Lisetta Carmi, fotografa del resto dell'umanità
Non ho avuto la fortuna di conoscere Lisetta Carmi. Ho cercato più volte di incontrarla e non ci sono mai riuscita. Avevo persino deciso di andare senza preavviso a casa sua a Cisternino, ma Gianni Martini, suo amico e gallerista, mi disse che era caduta e che faticava a rilasciare interviste.
La mettevano in agitazione gli incontri con persone che non conosceva. Per fortuna, su Robinson di un anno fa, è comparsa un’intervista di Antonio Gnoli che ci ha permesso di sentire ancora la sua voce. Come Giulia Niccolai, Letizia Battaglia e Carla Cerati, Lisetta Carmi è stata una fotografa che non ha temuto di affrontare la vita e di cambiarla radicalmente non appena ne sentiva la necessità. Giovanna Calvenzi coglie questo aspetto importante quando sceglie per il suo saggio il titolo Le cinque vite di Lisetta Carmi (2013), tuttora testo di riferimento per chi voglia orientarsi nella vicenda umana e artistica della fotografa.
Come Niccolai, Battaglia e Cerati, Carmi, nata nel 1924, cresce durante il regime fascista. Essendo ebrea, deve subito fare i conti con i divieti e le assurde discriminazioni che lasceranno un profondo segno nelle sue scelte di reporter. Tant’è vero che la sua attività di fotografa coincide con il bisogno di schierarsi in occasione del provocatorio congresso nazionale del M.S.I. a Genova, impunemente lasciato celebrare dal governo Tambroni in una città insignita della medaglia d’oro per la Resistenza.
E quando le viene rivolta la domanda: “Ma come, vai in piazza con i portuali, se ti rompono una mano non puoi più suonare”, risponde: “Se le mie mani sono più importanti del resto dell’umanità, allora io smetto subito di suonare il pianoforte”.
Il bisogno di riscatto e di emancipazione di un’umanità negletta è enormemente superiore alla passione per la musica e per la sua carriera di concertista. Le sue prese di posizione sono espressione di una radicalità che emerge anche nelle tematiche della sua fotografia.
Poche donne, e ancor meno uomini, hanno avuto il coraggio e la sensibilità di riprendere il parto con la stessa naturalezza e umanità con cui si potrebbe riprendere un porto. Quest’ultimo, infatti, sarà uno dei lavori che l’accrediterà come reporter della fatica e del sudore, di un mondo assolutamente precluso alle donne e ai non addetti ai lavori come quello dei portuali di Genova.

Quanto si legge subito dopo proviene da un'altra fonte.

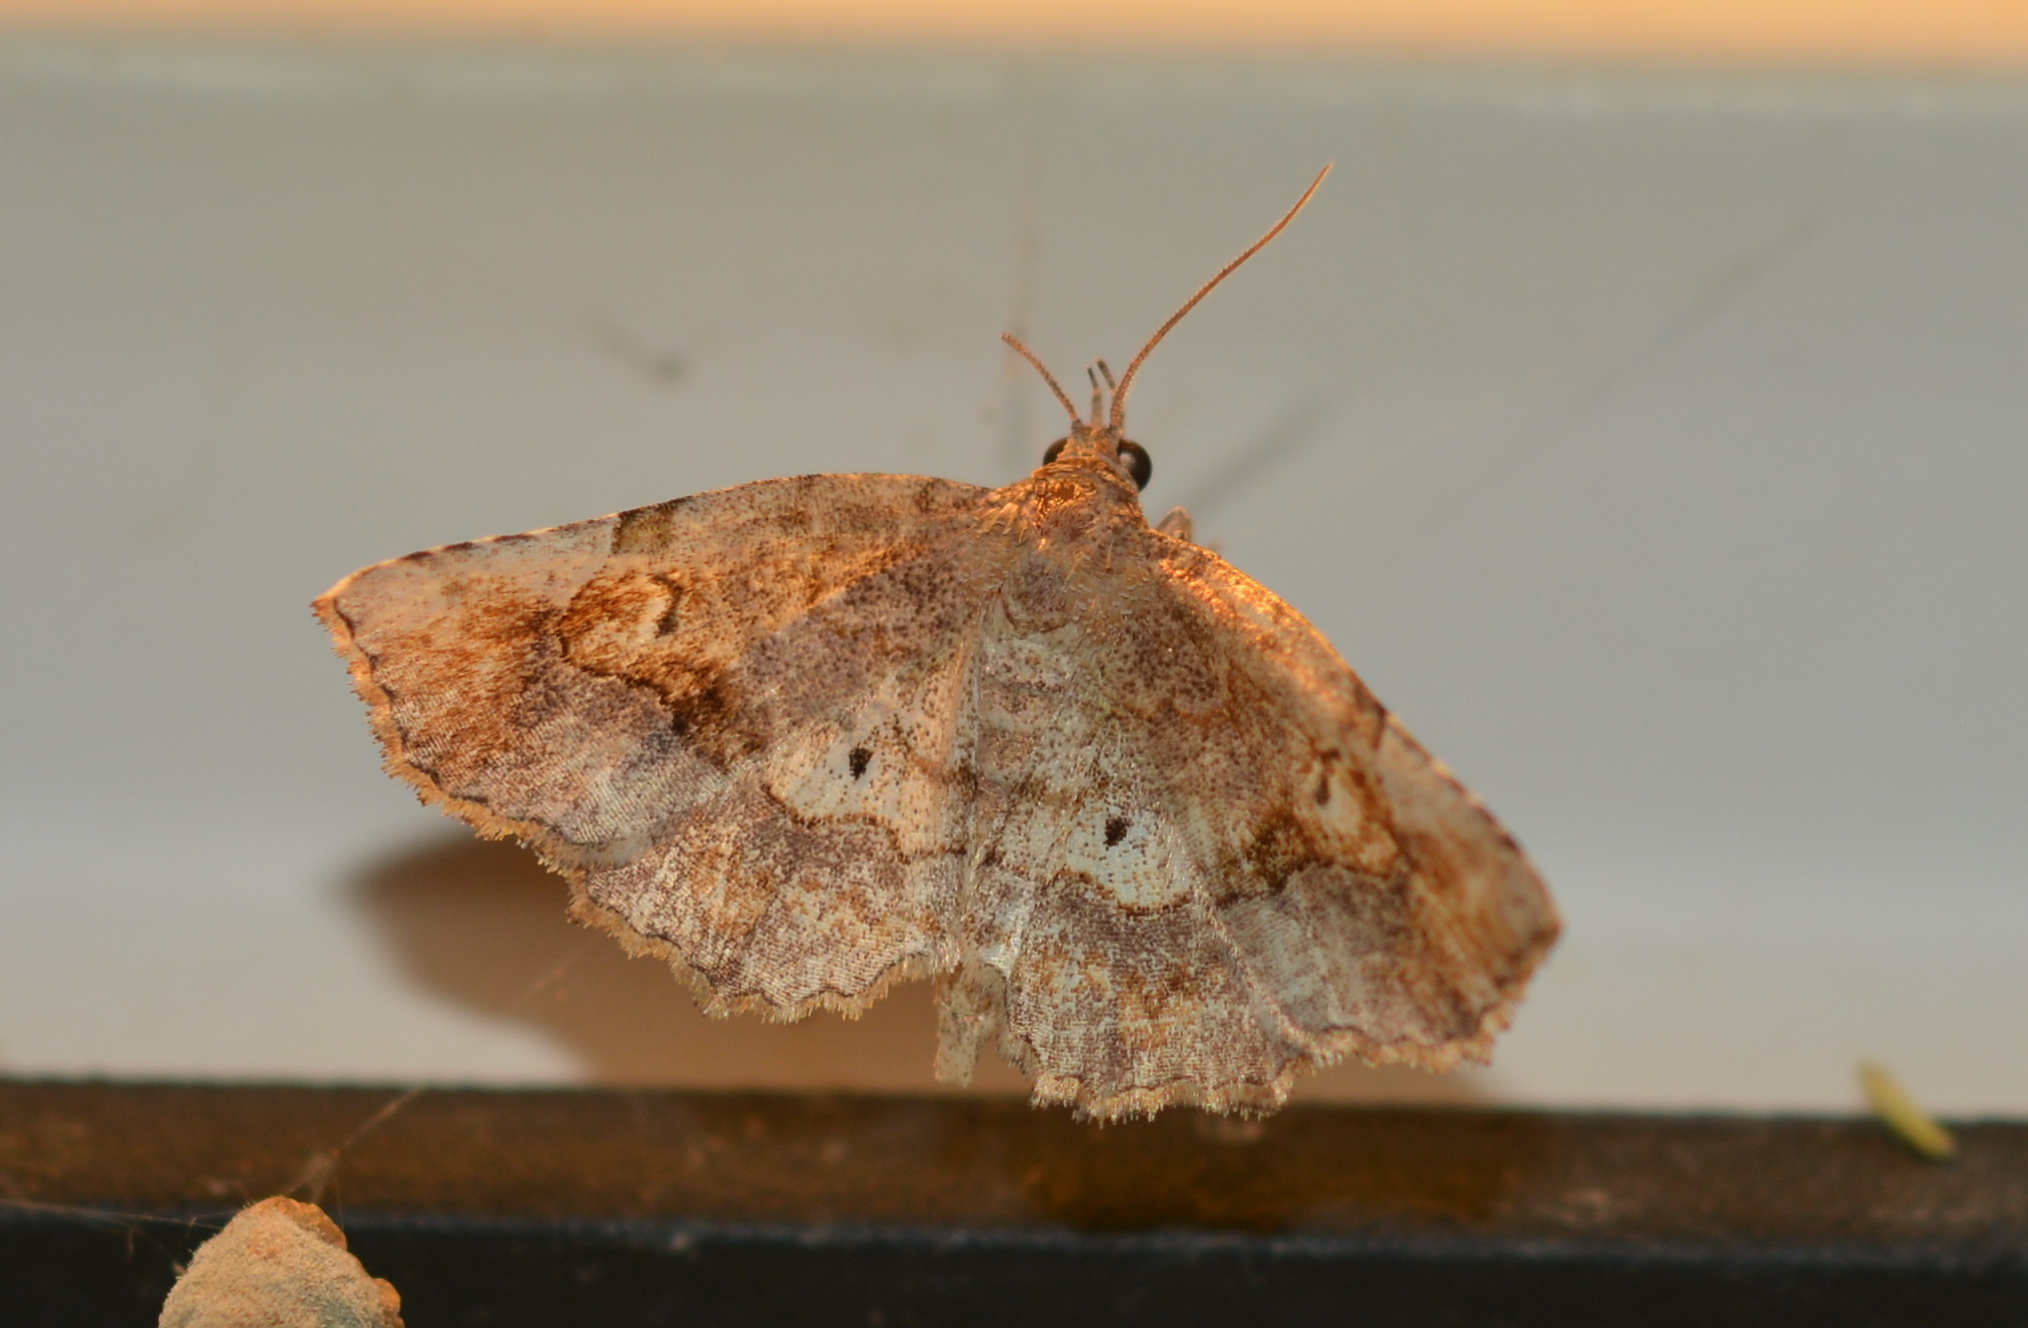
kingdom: Animalia
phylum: Arthropoda
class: Insecta
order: Lepidoptera
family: Erebidae
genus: Pangrapta
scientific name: Pangrapta decoralis
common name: Decorated owlet
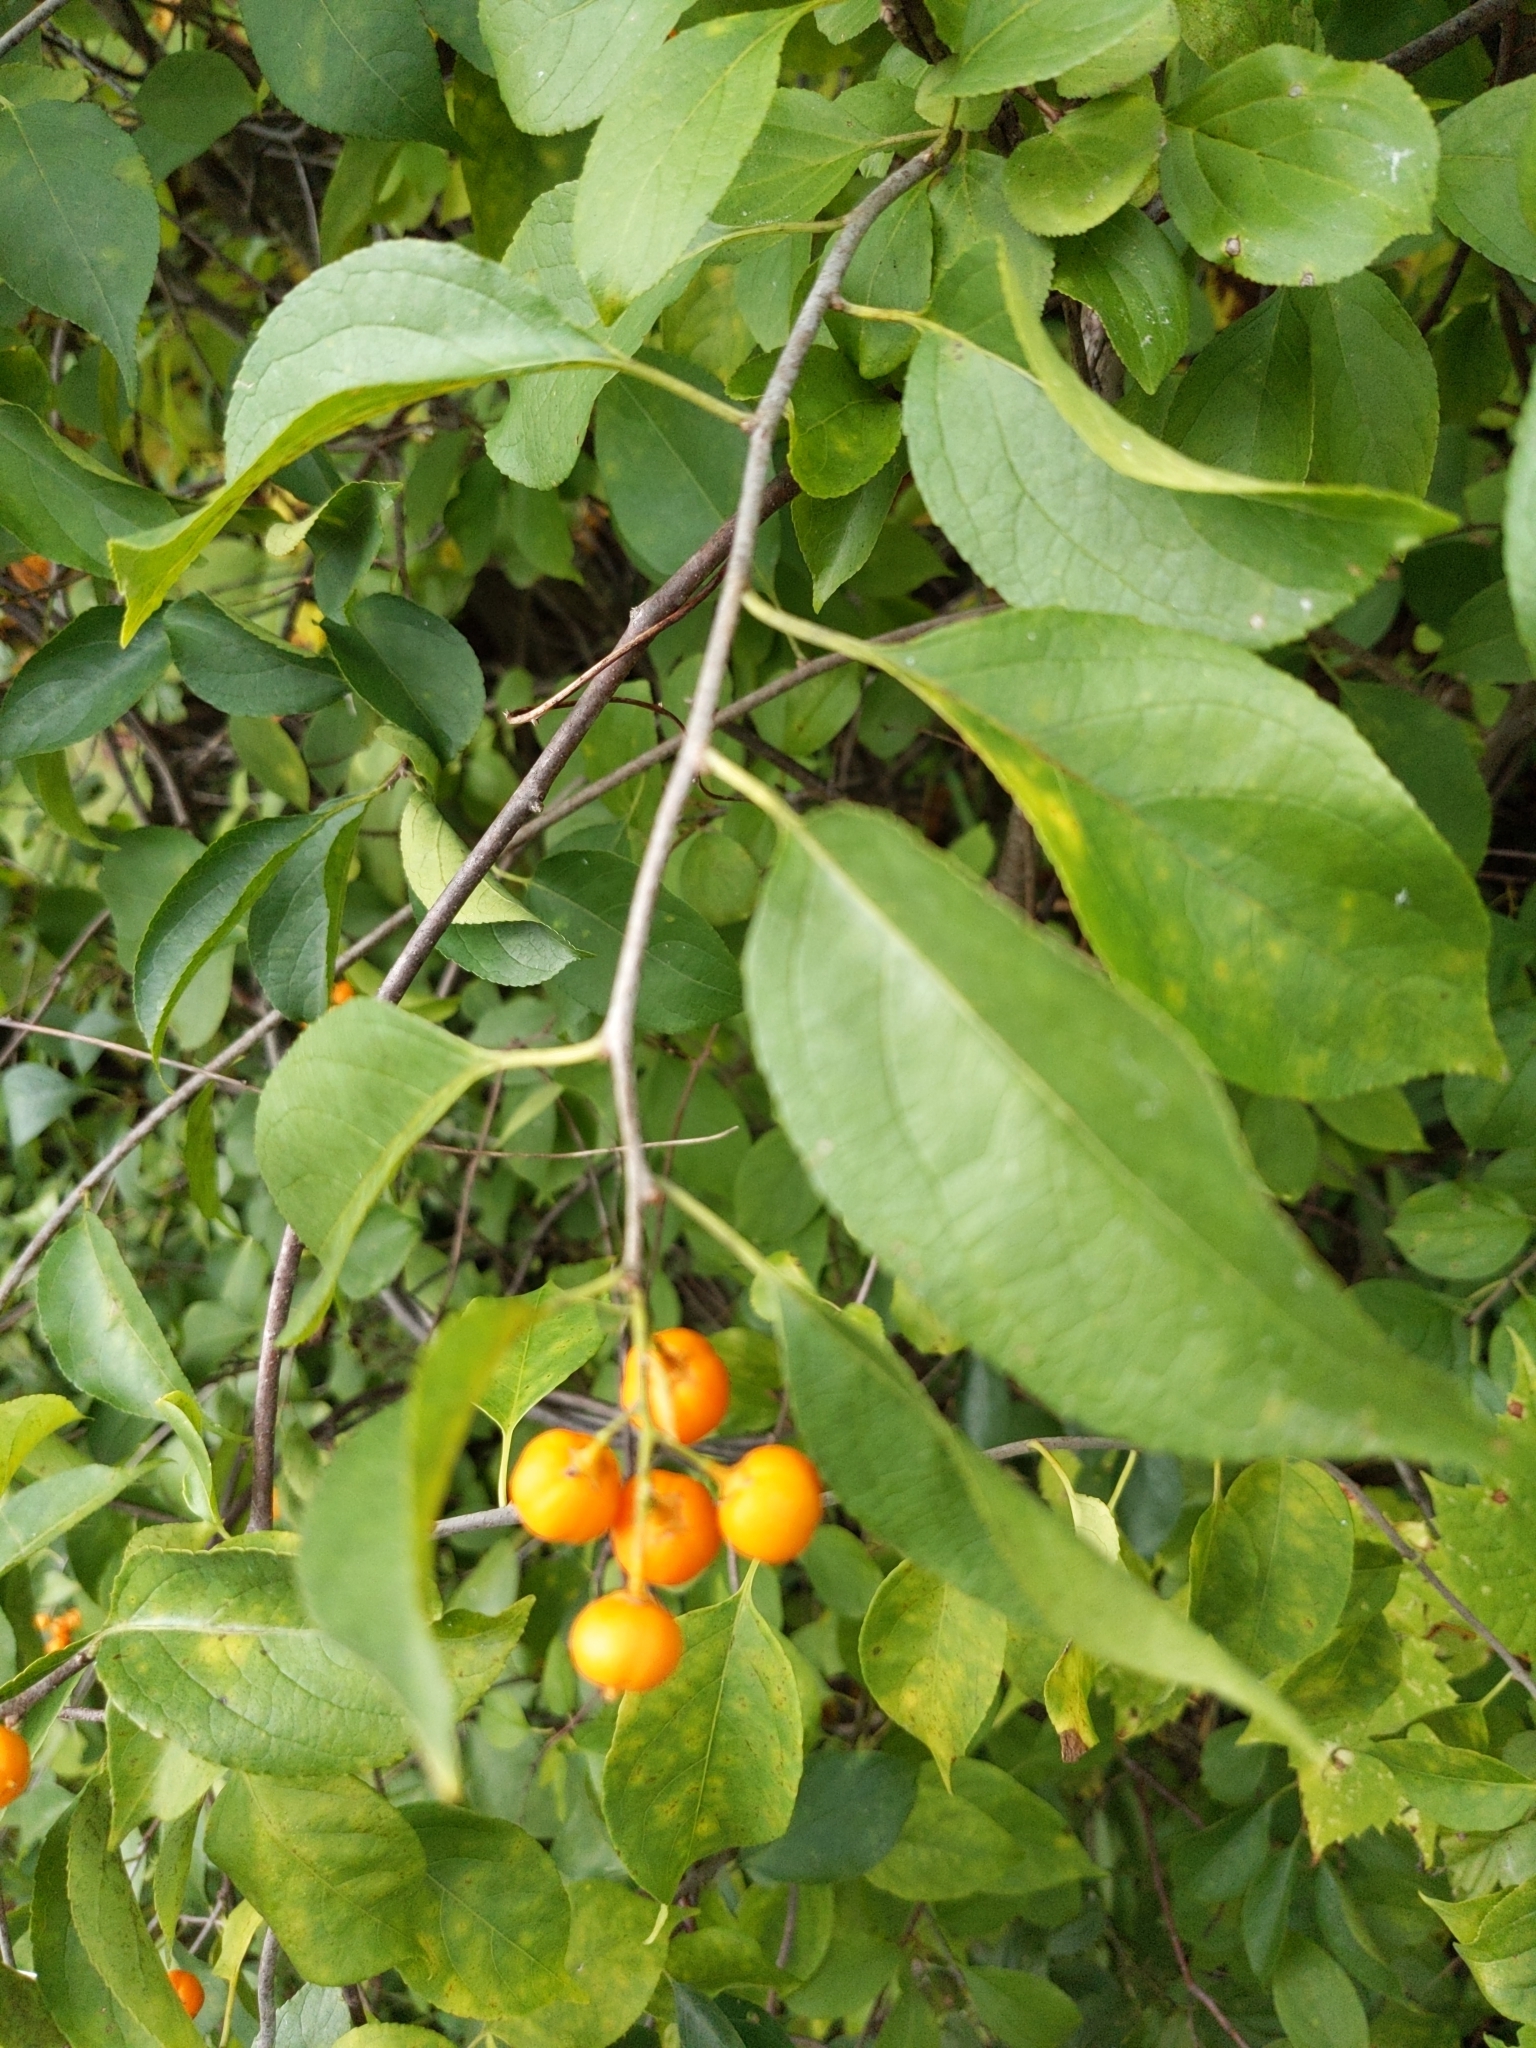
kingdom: Plantae
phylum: Tracheophyta
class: Magnoliopsida
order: Celastrales
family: Celastraceae
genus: Celastrus
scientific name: Celastrus scandens
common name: American bittersweet
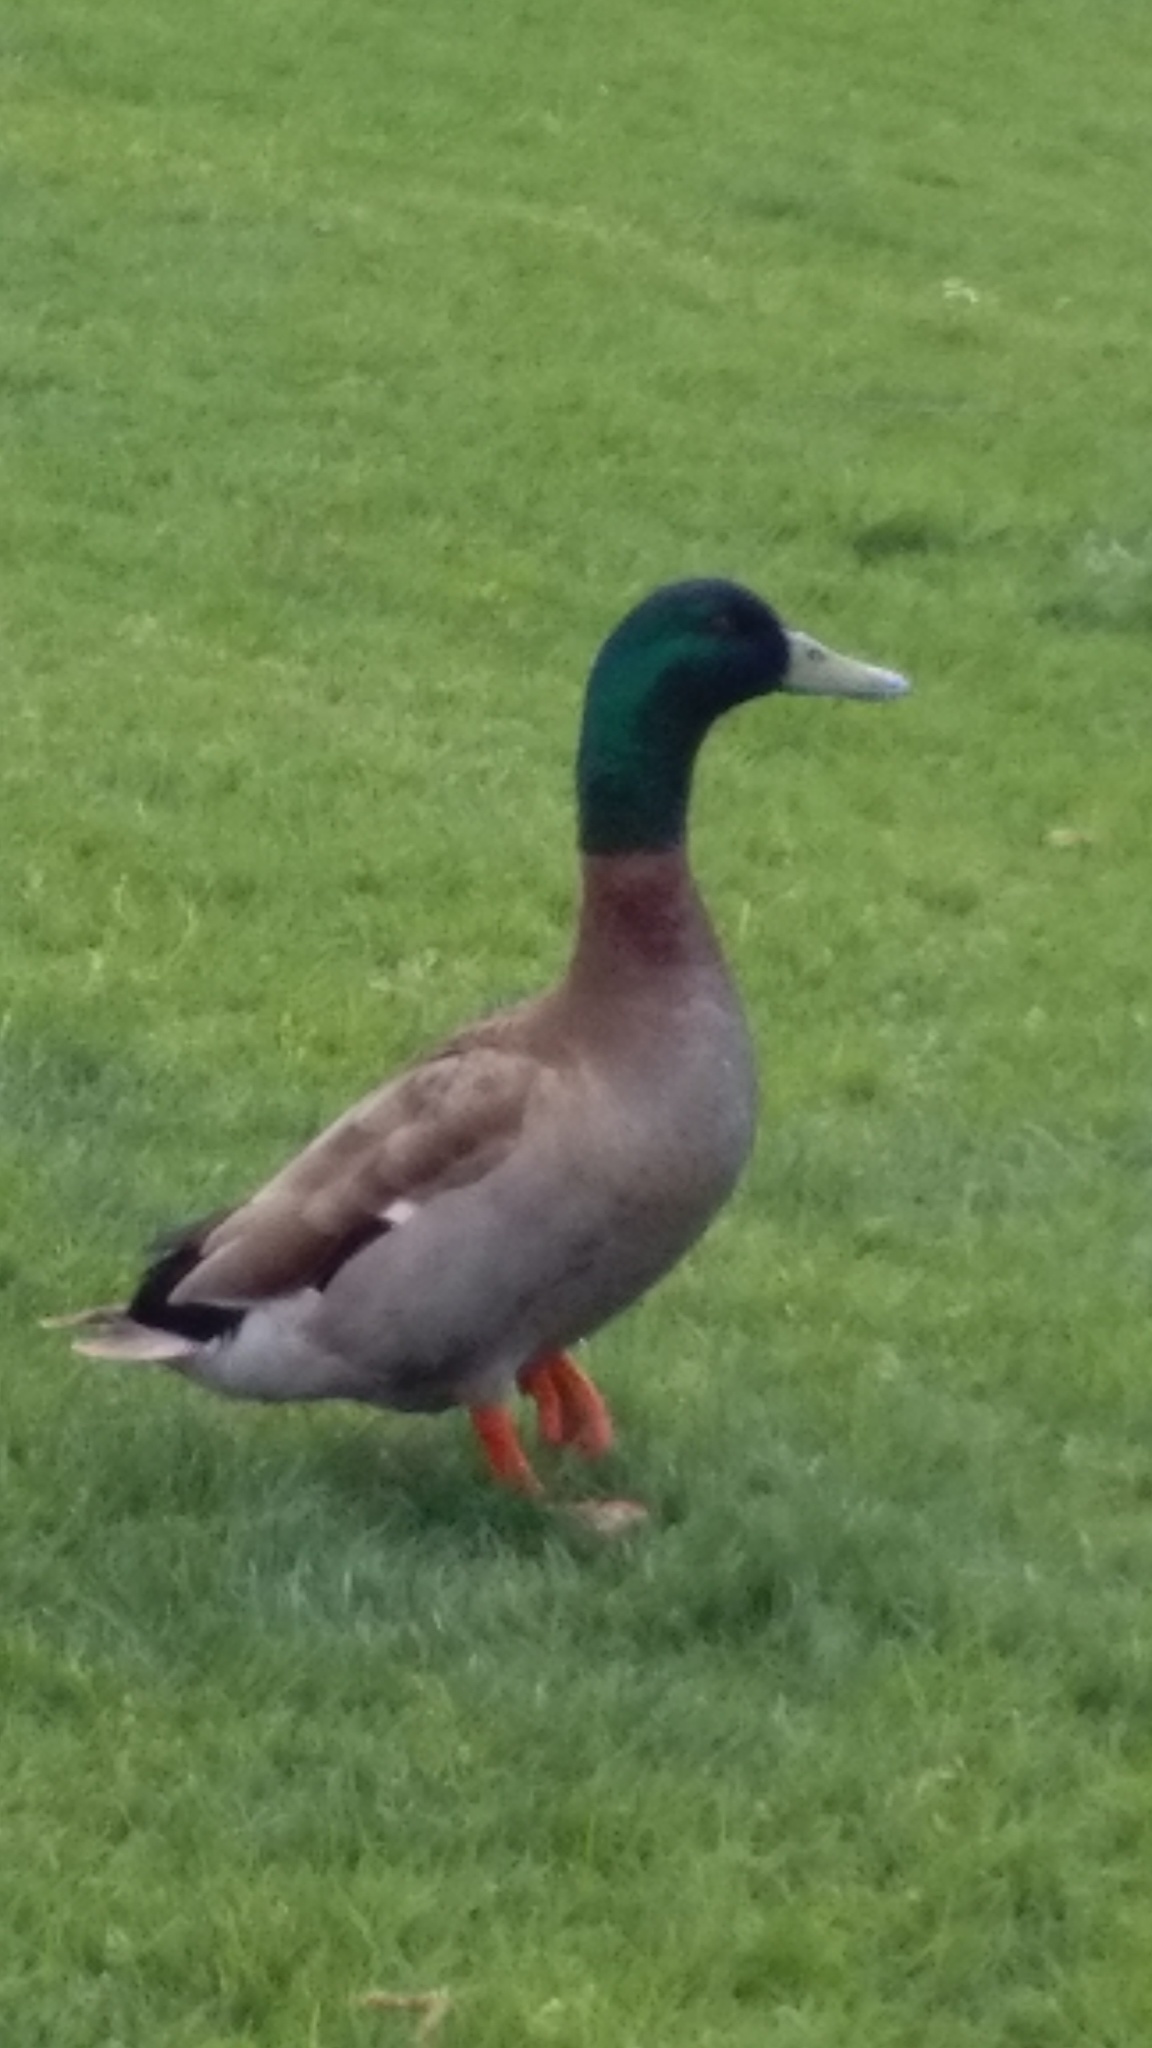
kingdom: Animalia
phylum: Chordata
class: Aves
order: Anseriformes
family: Anatidae
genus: Anas
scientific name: Anas platyrhynchos
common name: Mallard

Genova, la sua città, è anche al centro di una sua particolare ricerca espressiva e concettuale che prende il nome di Erotismo e autoritarismo a Staglieno, del 1966. In questo lavoro l’obiettivo è di svelare, dietro il ritratto che la borghesia fa di se stessa, le pulsioni erotiche che si annidano nei dettagli marmorei e, soprattutto denunciare il carattere autoritario di quella rappresentazione.
Analoga operazione è messa in atto con il lavoro forse più conosciuto, quello sui travestiti. Il suo sguardo scruta, senza ipocrisia e perbenismo, la profonda umanità che proviene dai corpi e dalle espressioni di un pezzo di società negletto, represso, marginalizzato, che non conosce ancora le parate dell’orgoglio omosessuale e che non ha coniato ancora la sigla LGBTQ+.
Anzi, si coglie apertamente una solidarietà che le permette di entrare nelle case dei travestiti, mostrare il loro lato intimo e quotidiano, la loro assoluta normalità umana. Così come il senso che si percepisce nelle foto scattate in esterno, è quello di una buona integrazione e interazione nel tessuto sociale. Nei diversi volumi fotografici attualmente disponibili si vedono travestiti sorridenti in compagnia di bambini, mentre comprano giornali, escono dall’uscio di casa e incontrano casalinghe, in compagnia di pescatori.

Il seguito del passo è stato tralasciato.